▸ How to complete this task: Restate word for word, and only, the lines that extend from the line containing "right hip: (467, 453, -8)" through the end of the records below.

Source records
+ + + +

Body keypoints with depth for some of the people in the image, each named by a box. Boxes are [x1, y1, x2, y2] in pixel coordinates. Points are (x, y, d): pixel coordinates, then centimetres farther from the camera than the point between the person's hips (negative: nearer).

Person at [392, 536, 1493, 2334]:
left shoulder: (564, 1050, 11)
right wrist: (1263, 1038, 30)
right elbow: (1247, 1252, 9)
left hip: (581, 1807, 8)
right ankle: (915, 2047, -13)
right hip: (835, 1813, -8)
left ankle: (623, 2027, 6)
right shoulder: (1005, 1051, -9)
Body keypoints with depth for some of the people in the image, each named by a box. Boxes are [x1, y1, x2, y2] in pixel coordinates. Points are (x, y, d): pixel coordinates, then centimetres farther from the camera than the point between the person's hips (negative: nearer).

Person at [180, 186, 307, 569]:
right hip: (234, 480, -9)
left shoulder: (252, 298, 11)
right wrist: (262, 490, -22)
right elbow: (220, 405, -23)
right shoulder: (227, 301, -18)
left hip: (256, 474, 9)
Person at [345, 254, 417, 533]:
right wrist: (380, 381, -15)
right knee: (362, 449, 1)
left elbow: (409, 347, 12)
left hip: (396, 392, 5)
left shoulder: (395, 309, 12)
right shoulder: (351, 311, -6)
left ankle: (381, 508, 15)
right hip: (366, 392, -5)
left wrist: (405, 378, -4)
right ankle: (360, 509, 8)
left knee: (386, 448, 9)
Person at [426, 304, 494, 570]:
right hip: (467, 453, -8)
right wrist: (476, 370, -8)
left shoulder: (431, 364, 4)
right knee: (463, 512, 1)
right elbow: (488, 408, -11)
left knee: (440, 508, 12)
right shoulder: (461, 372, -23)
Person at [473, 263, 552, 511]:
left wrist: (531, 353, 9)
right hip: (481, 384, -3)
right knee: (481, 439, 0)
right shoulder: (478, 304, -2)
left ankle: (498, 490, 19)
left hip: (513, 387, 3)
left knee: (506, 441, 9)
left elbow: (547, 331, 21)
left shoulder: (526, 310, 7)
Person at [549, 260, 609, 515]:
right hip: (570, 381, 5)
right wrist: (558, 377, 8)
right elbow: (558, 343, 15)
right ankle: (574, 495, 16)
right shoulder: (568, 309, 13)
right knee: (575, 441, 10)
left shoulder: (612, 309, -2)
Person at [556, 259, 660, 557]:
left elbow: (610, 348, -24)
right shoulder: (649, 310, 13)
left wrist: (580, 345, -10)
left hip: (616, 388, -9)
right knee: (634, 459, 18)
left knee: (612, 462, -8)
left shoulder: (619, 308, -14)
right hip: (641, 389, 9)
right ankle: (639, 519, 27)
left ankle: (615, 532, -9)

+ + + +

▸ Answer section:
right hip: (467, 453, -8)
right wrist: (476, 370, -8)
left shoulder: (431, 364, 4)
right knee: (463, 512, 1)
right elbow: (488, 408, -11)
left knee: (440, 508, 12)
right shoulder: (461, 372, -23)
Person at [473, 263, 552, 511]:
left wrist: (531, 353, 9)
right hip: (481, 384, -3)
right knee: (481, 439, 0)
right shoulder: (478, 304, -2)
left ankle: (498, 490, 19)
left hip: (513, 387, 3)
left knee: (506, 441, 9)
left elbow: (547, 331, 21)
left shoulder: (526, 310, 7)
Person at [549, 260, 609, 515]:
right hip: (570, 381, 5)
right wrist: (558, 377, 8)
right elbow: (558, 343, 15)
right ankle: (574, 495, 16)
right shoulder: (568, 309, 13)
right knee: (575, 441, 10)
left shoulder: (612, 309, -2)
Person at [556, 259, 660, 557]:
left elbow: (610, 348, -24)
right shoulder: (649, 310, 13)
left wrist: (580, 345, -10)
left hip: (616, 388, -9)
right knee: (634, 459, 18)
left knee: (612, 462, -8)
left shoulder: (619, 308, -14)
right hip: (641, 389, 9)
right ankle: (639, 519, 27)
left ankle: (615, 532, -9)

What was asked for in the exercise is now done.